> **Activity**: Go through the data line by line and count the lines that hold "segundo". Reply with the total only.
[Data Boundary: Start]
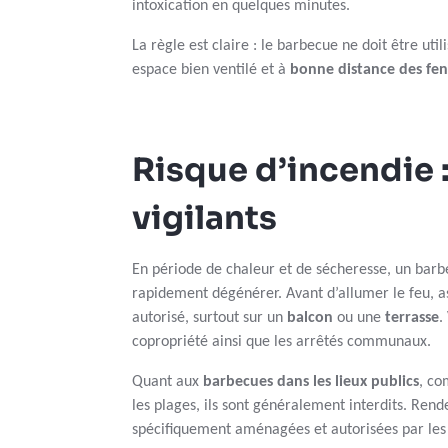
intoxication en quelques minutes.
La règle est claire : le barbecue ne doit être utili
espace bien ventilé et à
bonne distance des fen
Risque d’incendie :
vigilants
En période de chaleur et de sécheresse, un bar
rapidement dégénérer. Avant d’allumer le feu, a
autorisé, surtout sur un
balcon
ou une
terrasse
.
copropriété ainsi que les arrêtés communaux.
Quant aux
barbecues dans les lieux publics
, co
les plages, ils sont généralement interdits. Rend
spécifiquement aménagées et autorisées par le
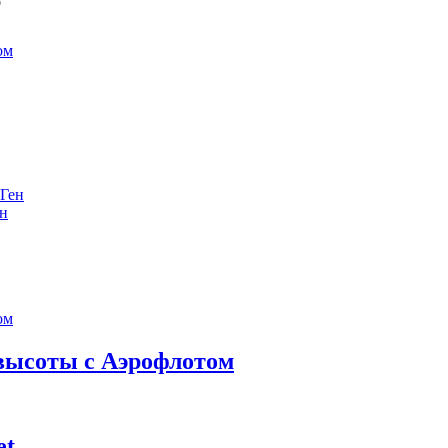
е
ен
 высоты с Аэрофлотом
et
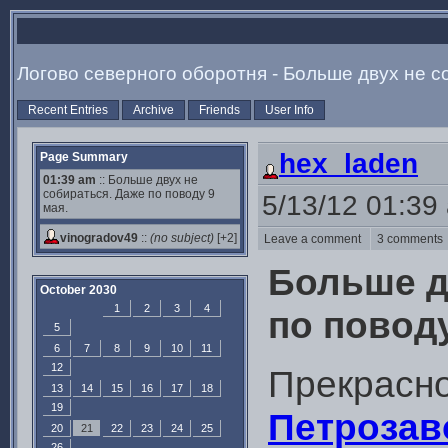
Логово северного оборотня - Больше двух не с
Recent Entries
Archive
Friends
User Info
hex_laden
Page Summary
01:39 am
:: Больше двух не
собираться. Даже по поводу 9
5/13/12 01:39
мая.
vinogradov49
::
(no subject)
[+2]
Leave a comment
3 comment
Больше д
October 2030
1
2
3
4
по поводу
5
6
7
8
9
10
11
12
Прекрасно
13
14
15
16
17
18
19
Петрозав
20
21
22
23
24
25
26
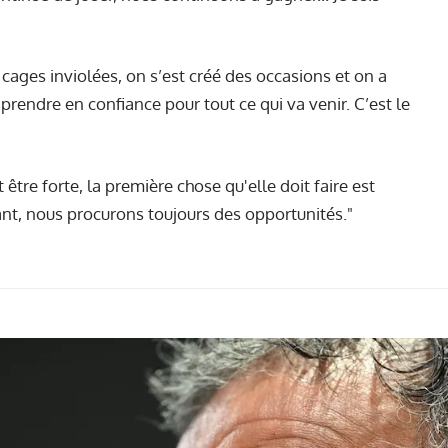
ages inviolées, on s’est créé des occasions et on a
prendre en confiance pour tout ce qui va venir. C’est le
 être forte, la première chose qu'elle doit faire est
ant, nous procurons toujours des opportunités."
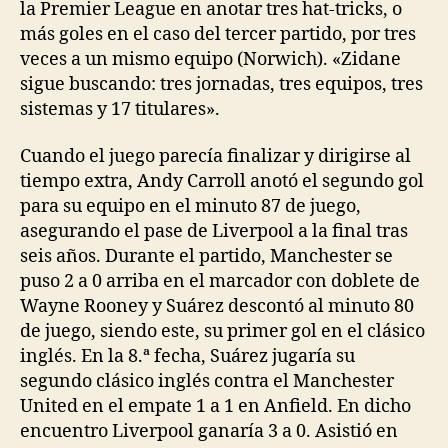
la Premier League en anotar tres hat-tricks, o
más goles en el caso del tercer partido, por tres
veces a un mismo equipo (Norwich). «Zidane
sigue buscando: tres jornadas, tres equipos, tres
sistemas y 17 titulares».
Cuando el juego parecía finalizar y dirigirse al
tiempo extra, Andy Carroll anotó el segundo gol
para su equipo en el minuto 87 de juego,
asegurando el pase de Liverpool a la final tras
seis años. Durante el partido, Manchester se
puso 2 a 0 arriba en el marcador con doblete de
Wayne Rooney y Suárez descontó al minuto 80
de juego, siendo este, su primer gol en el clásico
inglés. En la 8.ª fecha, Suárez jugaría su
segundo clásico inglés contra el Manchester
United en el empate 1 a 1 en Anfield. En dicho
encuentro Liverpool ganaría 3 a 0. Asistió en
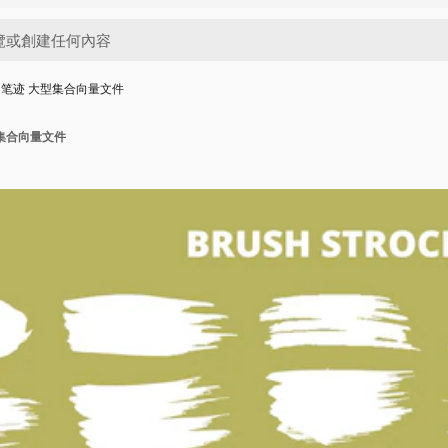
的笔迹 大型集合向量文件
集合向量文件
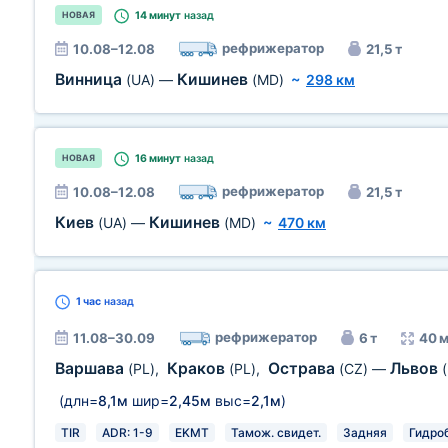
14 минут
назад
НОВАЯ
рефрижератор
10.08–12.08
21,5 т
Винница
Кишинев
(UA)
—
(MD)
~
298 км
16 минут
назад
НОВАЯ
рефрижератор
10.08–12.08
21,5 т
Киев
Кишинев
(UA)
—
(MD)
~
470 км
1 час
назад
рефрижератор
11.08–30.09
6 т
40 м
Варшава
Краков
Острава
Львов
(PL)
,
(PL)
,
(CZ)
—
(длн=
8,1м
шир=
2,45м
выс=
2,1м
)
TIR
ADR: 1-9
EKMT
Тамож. свидет.
Задняя
Гидро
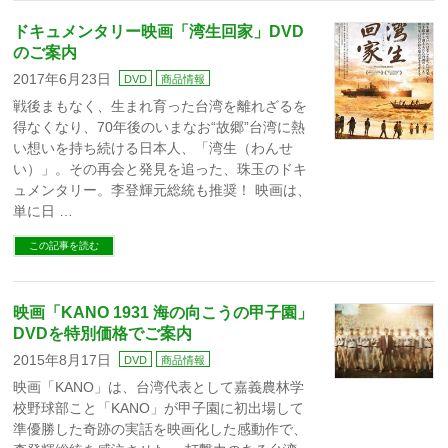
ドキュメンタリー映画「湾生回家」DVD
のご案内
2017年6月23日
DVD
商品情報
戦後まもなく、生まれ育った台湾を離れざるを
得なくなり、70年後のいまなお“故郷”台湾に熱
い想いを持ち続ける日本人、「湾生（わんせ
い）」。その再会と発見を追った、珠玉のドキ
ュメンタリー。李登輝元総統も推奨！ 映画は、
単に日 …
この記事を読む
映画「KANO 1931 海の向こうの甲子園」
DVDを特別価格でご案内
2015年8月17日
DVD
商品情報
映画「KANO」は、台湾代表として嘉義農林学
校野球部こと「KANO」が甲子園に初出場して
準優勝した奇跡の実話を映画化した感動作で、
[Data Boundary: End]
> **Problem solution**: 2